What the task requires: Scan the material below for the word "lines", then copy every line in which it appears.

Data extracts:
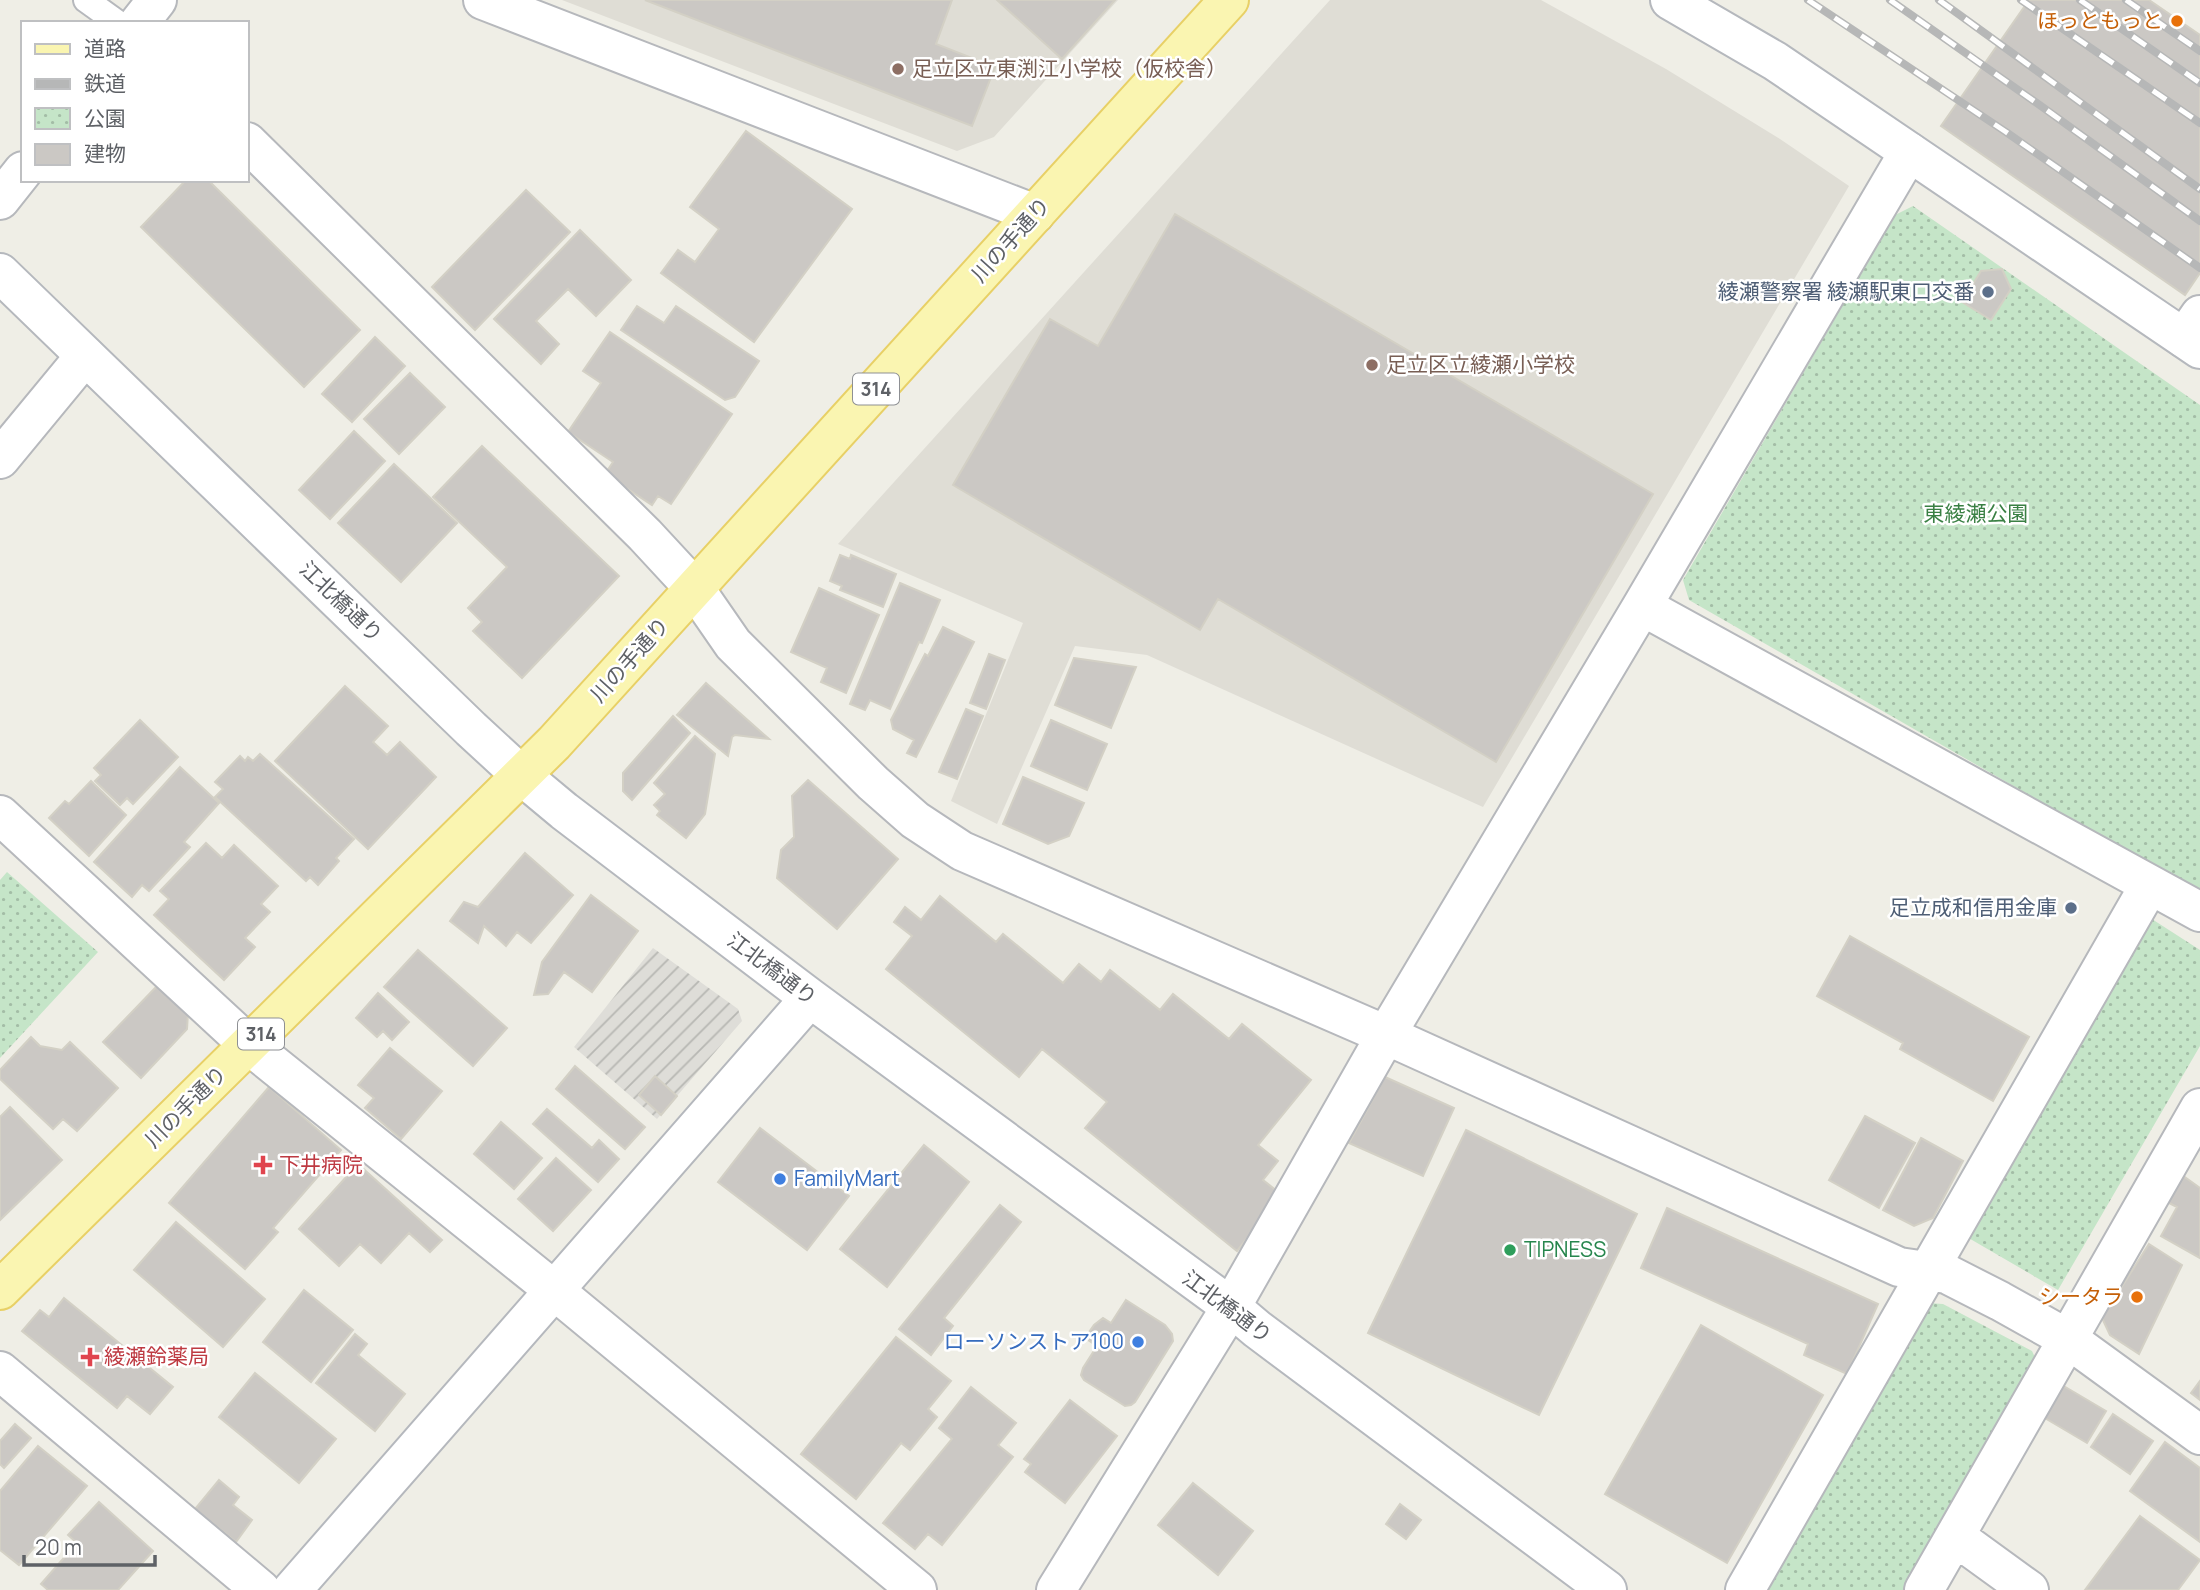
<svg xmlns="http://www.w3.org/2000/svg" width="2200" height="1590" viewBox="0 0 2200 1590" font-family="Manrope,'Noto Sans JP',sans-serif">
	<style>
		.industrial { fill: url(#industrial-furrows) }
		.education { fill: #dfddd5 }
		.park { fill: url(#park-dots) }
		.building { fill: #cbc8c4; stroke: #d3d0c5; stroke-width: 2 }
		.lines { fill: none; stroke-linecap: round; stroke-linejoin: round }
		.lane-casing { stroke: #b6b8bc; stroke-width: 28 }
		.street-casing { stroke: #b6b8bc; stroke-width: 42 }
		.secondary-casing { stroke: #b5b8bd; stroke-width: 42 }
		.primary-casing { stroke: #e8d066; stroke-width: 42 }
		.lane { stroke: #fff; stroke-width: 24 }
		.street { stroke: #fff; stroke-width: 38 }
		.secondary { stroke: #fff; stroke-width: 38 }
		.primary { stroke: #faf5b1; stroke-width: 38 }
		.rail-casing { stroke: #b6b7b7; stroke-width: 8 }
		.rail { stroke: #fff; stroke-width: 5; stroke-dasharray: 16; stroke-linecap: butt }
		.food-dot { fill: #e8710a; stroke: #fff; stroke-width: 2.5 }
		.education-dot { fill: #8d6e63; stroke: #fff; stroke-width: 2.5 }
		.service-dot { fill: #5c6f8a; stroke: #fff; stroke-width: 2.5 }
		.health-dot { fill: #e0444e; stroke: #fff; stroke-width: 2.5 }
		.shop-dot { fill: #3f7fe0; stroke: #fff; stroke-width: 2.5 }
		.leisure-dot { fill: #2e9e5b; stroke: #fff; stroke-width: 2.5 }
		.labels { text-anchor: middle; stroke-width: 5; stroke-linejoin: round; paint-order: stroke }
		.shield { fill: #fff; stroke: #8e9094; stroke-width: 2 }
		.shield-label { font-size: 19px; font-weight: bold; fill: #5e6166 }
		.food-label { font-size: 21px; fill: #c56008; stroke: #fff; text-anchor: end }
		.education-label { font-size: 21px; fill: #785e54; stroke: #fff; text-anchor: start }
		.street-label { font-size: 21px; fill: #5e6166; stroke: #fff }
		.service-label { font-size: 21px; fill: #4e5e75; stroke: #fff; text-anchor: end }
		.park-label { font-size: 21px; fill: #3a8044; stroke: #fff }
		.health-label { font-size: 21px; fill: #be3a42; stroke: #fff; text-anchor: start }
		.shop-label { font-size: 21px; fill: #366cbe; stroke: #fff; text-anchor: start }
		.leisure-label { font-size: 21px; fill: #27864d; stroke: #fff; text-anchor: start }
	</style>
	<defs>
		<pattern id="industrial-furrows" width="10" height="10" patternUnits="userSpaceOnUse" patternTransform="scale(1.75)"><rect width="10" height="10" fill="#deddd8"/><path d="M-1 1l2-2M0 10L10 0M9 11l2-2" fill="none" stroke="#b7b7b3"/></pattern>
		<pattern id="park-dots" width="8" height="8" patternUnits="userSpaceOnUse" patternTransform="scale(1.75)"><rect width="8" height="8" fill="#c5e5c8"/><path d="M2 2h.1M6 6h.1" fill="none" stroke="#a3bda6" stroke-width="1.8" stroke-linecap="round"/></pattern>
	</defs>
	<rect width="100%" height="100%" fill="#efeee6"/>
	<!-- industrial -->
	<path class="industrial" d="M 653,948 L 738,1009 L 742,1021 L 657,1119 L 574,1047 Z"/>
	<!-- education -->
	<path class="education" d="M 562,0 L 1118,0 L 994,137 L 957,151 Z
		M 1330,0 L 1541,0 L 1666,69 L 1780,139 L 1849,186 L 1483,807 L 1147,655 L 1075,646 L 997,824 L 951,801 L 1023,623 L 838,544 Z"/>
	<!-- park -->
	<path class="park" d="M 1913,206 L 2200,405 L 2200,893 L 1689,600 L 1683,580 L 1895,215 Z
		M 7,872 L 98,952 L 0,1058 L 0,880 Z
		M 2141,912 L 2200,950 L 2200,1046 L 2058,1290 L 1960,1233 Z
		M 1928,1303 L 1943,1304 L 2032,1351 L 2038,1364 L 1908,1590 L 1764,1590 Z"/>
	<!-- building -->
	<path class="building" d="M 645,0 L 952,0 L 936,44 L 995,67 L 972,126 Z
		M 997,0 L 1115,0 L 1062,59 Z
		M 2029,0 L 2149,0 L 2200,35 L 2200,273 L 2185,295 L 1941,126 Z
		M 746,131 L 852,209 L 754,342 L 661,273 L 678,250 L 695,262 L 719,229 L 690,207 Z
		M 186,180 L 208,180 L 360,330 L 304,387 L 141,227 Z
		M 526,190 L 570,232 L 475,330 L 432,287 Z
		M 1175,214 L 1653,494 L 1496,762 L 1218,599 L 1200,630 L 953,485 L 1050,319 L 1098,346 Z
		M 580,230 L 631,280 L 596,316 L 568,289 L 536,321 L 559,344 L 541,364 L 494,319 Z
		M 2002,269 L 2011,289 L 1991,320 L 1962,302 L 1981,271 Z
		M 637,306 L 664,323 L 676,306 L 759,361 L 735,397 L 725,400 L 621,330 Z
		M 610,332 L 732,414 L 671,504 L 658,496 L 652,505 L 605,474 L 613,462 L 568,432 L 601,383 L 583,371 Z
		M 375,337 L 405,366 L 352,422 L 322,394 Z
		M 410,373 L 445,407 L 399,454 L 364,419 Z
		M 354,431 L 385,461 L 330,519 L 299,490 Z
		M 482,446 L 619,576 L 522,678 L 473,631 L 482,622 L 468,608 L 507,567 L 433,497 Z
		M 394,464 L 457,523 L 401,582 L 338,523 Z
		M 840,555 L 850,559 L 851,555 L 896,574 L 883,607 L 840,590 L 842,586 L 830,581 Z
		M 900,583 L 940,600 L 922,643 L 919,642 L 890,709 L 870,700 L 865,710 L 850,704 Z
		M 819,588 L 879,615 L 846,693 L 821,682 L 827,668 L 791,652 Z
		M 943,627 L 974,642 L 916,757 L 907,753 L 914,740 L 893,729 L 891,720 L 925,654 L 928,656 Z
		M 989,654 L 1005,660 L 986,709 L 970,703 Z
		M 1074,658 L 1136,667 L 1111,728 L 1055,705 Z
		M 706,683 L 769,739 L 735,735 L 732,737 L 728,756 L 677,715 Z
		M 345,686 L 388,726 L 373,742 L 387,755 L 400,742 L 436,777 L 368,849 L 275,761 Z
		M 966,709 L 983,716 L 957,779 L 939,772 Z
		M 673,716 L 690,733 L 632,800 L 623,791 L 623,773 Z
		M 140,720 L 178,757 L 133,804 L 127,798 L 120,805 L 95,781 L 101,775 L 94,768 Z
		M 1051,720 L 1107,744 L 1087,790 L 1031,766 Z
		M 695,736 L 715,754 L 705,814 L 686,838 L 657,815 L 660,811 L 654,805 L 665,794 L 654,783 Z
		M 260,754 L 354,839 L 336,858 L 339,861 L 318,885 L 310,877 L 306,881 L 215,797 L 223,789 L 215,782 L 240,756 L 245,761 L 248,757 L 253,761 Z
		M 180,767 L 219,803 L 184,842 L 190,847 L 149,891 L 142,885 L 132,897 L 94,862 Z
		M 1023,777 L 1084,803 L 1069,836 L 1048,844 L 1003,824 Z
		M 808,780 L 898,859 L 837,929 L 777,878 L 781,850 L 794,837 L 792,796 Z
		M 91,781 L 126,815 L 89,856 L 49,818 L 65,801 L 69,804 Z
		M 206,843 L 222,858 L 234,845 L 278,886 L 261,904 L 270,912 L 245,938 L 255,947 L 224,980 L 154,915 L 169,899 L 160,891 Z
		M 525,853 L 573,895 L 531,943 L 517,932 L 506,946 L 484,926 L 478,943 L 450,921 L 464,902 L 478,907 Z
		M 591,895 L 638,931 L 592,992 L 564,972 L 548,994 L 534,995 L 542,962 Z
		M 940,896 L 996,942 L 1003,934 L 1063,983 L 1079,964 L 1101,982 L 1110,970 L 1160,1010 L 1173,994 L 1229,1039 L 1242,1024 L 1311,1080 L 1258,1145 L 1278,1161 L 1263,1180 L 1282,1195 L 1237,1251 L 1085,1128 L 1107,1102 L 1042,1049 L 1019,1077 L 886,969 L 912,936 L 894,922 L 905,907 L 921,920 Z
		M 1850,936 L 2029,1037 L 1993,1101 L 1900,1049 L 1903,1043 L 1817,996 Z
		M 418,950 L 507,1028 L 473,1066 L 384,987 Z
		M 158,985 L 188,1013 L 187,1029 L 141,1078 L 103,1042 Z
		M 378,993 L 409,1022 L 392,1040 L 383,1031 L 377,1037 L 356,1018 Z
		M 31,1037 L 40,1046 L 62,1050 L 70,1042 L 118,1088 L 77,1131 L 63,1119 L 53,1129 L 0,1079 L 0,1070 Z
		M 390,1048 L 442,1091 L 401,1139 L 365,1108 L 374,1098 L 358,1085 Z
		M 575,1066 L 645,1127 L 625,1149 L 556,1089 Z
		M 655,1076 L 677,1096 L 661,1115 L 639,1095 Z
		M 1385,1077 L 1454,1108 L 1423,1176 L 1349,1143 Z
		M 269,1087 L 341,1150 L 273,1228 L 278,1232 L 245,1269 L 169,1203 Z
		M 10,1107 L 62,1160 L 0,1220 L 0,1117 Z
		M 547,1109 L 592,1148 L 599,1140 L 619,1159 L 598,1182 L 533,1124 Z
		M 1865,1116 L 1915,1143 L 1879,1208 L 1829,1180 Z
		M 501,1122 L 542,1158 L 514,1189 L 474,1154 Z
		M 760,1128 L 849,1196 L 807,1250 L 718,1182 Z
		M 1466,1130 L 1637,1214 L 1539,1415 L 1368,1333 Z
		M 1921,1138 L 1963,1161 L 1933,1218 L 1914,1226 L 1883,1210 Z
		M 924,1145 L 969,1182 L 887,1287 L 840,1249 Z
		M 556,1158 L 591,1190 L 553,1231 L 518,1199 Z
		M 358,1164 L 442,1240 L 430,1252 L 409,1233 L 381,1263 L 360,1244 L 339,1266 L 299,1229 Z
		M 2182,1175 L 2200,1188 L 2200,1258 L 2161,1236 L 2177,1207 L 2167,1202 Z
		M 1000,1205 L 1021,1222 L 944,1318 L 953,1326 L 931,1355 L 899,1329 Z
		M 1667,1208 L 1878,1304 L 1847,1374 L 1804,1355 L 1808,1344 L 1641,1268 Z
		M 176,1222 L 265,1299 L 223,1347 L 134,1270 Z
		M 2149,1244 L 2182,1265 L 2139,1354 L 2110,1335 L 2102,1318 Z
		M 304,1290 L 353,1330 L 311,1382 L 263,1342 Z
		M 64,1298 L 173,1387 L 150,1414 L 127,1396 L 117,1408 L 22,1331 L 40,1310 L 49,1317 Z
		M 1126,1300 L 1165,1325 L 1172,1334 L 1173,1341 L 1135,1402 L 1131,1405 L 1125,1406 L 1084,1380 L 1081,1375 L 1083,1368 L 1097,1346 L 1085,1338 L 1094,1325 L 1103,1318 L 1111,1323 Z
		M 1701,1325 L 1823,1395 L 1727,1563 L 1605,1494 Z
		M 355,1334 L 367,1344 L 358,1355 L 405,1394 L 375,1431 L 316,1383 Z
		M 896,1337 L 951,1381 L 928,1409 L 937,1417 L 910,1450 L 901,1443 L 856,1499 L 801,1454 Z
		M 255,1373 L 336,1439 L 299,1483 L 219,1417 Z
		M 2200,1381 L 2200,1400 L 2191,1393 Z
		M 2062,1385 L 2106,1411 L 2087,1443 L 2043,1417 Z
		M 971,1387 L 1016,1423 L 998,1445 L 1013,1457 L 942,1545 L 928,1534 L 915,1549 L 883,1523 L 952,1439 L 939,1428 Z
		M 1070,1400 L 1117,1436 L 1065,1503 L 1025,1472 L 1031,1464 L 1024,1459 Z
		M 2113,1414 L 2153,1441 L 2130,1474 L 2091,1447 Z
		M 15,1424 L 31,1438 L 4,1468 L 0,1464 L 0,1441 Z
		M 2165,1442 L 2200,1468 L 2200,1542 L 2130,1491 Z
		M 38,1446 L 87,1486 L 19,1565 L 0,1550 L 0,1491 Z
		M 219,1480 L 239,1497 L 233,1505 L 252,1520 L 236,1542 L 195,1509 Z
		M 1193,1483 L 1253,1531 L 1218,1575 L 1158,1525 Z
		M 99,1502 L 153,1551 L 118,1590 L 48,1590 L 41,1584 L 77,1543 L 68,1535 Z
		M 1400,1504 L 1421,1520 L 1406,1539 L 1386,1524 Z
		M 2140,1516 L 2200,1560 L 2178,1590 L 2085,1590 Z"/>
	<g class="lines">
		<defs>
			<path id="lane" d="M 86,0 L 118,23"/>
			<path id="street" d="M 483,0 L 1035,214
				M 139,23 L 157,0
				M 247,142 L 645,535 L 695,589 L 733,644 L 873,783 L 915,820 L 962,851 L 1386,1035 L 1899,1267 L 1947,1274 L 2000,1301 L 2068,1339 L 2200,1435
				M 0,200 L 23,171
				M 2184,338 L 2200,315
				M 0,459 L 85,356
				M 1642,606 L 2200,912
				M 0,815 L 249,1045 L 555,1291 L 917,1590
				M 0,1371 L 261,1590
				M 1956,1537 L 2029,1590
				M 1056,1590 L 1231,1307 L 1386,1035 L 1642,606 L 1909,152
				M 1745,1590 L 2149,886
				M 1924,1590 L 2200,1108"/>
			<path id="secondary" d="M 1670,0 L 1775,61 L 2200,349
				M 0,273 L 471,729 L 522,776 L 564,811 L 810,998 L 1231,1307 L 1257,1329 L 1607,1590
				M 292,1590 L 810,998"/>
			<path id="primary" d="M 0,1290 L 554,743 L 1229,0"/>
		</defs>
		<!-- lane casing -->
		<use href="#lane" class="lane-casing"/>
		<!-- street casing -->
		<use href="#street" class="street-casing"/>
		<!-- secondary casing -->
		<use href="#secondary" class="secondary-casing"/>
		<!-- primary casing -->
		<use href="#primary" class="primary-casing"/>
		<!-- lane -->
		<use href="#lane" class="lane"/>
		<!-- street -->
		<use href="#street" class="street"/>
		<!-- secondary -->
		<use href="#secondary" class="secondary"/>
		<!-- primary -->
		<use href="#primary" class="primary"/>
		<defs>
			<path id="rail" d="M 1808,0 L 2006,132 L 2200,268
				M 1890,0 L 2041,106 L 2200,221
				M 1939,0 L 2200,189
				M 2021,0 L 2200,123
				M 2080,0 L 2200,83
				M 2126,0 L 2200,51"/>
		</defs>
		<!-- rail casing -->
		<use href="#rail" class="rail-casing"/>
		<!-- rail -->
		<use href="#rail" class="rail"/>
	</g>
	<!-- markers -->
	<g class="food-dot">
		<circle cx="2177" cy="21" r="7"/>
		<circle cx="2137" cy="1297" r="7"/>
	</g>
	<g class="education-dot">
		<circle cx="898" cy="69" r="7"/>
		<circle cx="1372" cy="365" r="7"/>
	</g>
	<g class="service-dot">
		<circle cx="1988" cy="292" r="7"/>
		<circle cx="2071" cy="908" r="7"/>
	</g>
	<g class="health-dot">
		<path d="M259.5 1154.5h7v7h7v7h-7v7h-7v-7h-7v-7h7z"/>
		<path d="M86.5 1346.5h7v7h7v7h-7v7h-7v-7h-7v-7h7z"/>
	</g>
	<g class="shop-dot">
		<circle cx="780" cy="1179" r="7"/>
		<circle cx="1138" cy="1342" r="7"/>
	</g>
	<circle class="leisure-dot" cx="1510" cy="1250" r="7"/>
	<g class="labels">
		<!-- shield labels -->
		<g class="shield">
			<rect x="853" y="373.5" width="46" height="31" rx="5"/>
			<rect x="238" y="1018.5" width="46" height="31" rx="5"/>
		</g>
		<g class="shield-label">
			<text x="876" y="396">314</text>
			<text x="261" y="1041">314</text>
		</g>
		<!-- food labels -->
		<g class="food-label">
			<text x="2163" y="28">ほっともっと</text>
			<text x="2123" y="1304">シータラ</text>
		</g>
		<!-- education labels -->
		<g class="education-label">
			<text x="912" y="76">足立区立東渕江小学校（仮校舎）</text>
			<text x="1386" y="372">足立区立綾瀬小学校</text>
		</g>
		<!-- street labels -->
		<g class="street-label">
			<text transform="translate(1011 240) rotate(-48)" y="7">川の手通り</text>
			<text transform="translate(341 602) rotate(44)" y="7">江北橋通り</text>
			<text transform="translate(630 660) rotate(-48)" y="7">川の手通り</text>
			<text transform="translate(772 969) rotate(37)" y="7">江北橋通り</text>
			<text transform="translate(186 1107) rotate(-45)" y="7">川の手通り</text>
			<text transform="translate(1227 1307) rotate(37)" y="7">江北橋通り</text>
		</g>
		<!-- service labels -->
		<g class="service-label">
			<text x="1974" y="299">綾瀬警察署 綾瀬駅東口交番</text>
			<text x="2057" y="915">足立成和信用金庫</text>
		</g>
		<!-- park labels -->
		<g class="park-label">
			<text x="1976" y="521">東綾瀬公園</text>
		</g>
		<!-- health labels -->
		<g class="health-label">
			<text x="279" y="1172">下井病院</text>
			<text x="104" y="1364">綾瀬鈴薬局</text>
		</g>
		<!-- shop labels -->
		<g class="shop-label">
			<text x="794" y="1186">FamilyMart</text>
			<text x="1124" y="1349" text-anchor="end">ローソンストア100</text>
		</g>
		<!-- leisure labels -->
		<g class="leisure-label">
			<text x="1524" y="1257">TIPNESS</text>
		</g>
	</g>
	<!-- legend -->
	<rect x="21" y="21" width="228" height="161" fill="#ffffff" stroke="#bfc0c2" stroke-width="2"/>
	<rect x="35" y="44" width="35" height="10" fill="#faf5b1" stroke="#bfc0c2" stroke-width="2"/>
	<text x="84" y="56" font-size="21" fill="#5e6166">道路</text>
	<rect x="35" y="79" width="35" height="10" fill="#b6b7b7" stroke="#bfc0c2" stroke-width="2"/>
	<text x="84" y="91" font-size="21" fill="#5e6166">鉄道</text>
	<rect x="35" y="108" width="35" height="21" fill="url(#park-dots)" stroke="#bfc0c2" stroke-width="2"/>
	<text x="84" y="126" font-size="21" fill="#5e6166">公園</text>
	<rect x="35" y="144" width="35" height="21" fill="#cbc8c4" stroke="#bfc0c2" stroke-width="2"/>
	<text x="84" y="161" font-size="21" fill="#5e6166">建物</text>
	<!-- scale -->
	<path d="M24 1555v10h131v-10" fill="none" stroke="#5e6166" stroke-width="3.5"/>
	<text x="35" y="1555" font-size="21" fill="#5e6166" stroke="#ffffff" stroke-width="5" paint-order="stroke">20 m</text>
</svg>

Exercise response:
		.lines { fill: none; stroke-linecap: round; stroke-linejoin: round }
	<g class="lines">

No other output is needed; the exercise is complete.